Adjusted EBITDA for the first half of 2023 was $4.8 million compared to $26.4 million achieved during the first half of 2022.
Basic and diluted loss per share for the first half of 2023 was $0.98, calculated on 2,782,000 basic and diluted weighted average number of shares outstanding compared to earnings per share of $7.35, calculated on 2,872,966 basic and $7.25, calculated on 2,911,737 diluted weighted average number of shares outstanding.

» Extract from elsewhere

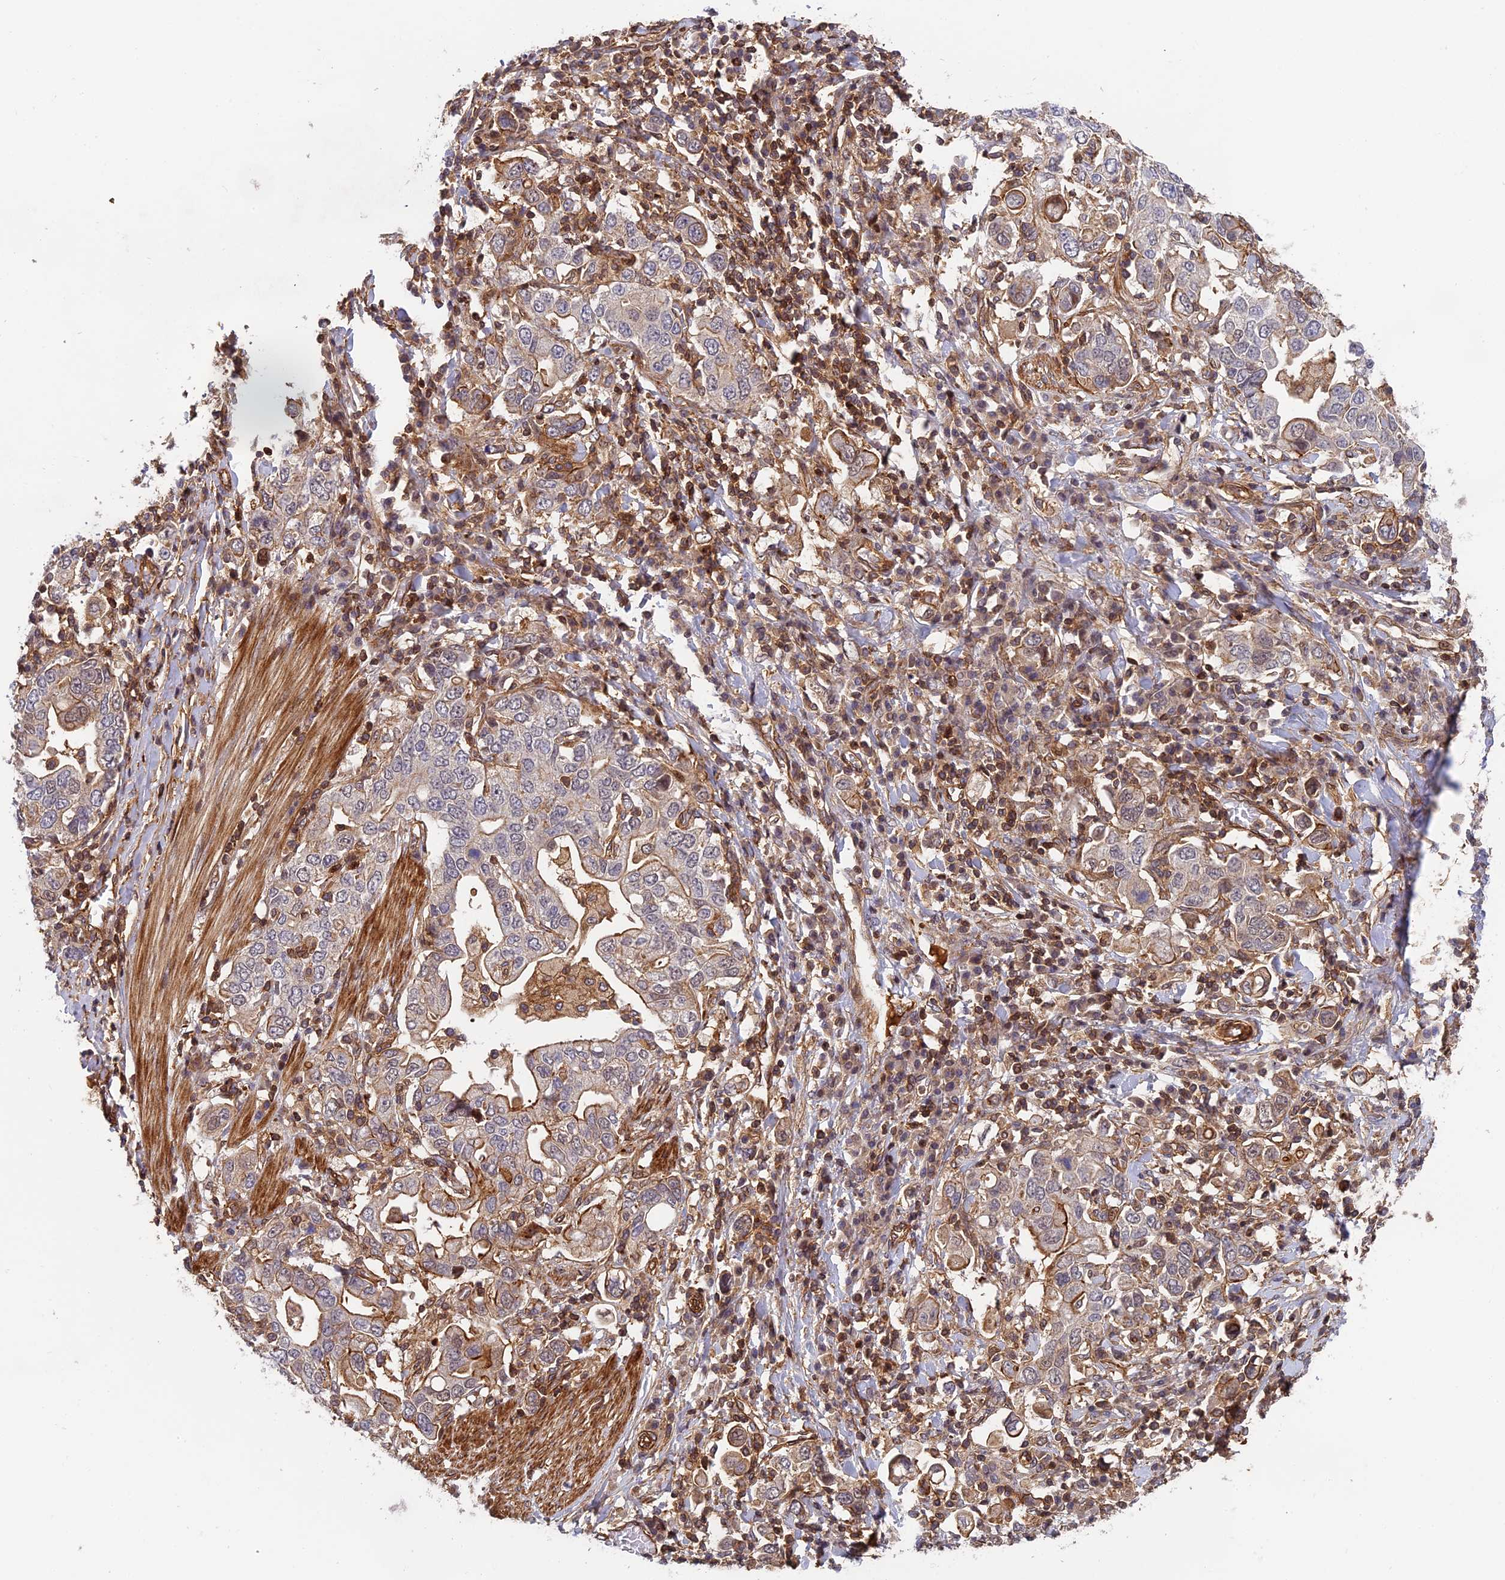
{"staining": {"intensity": "moderate", "quantity": "25%-75%", "location": "cytoplasmic/membranous"}, "tissue": "stomach cancer", "cell_type": "Tumor cells", "image_type": "cancer", "snomed": [{"axis": "morphology", "description": "Adenocarcinoma, NOS"}, {"axis": "topography", "description": "Stomach, upper"}], "caption": "This is an image of immunohistochemistry (IHC) staining of adenocarcinoma (stomach), which shows moderate positivity in the cytoplasmic/membranous of tumor cells.", "gene": "OSBPL1A", "patient": {"sex": "male", "age": 62}}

Excluding the effect on the loss for the first half of the year of the unrealized loss on derivatives, the adjusted loss attributable to common shareholders for the six-month period ended June 302023, would have been $0.33 per share basic and diluted, compared to adjusted earnings of $6.77 and $6.68 per share basic and diluted, respectively, for the six-month period ended June 30, 2022, excluding the unrealized gain on derivatives. As previously mentioned, usually, security analysts do not include the above items in their published estimates of earnings per share.
Share Repurchase Program:
The Board of Directors approved the extension of the share repurchase program originally established in August 2022 for another year. To-date, $3.25 million have been used to repurchase shares of the Company. The Board will review again the program after a period of 12 months or when the $10 million are used. As previously, share repurchases will be made from time to time for cash in open market transactions at prevailing market prices or in privately negotiated transactions. The timing and amount of purchases under the program will be determined by management based upon market conditions and other factors. The program does not require the Company to purchase any specific number or amount of shares and may be suspended or reinstated at any time at the Company’s discretion and without notice.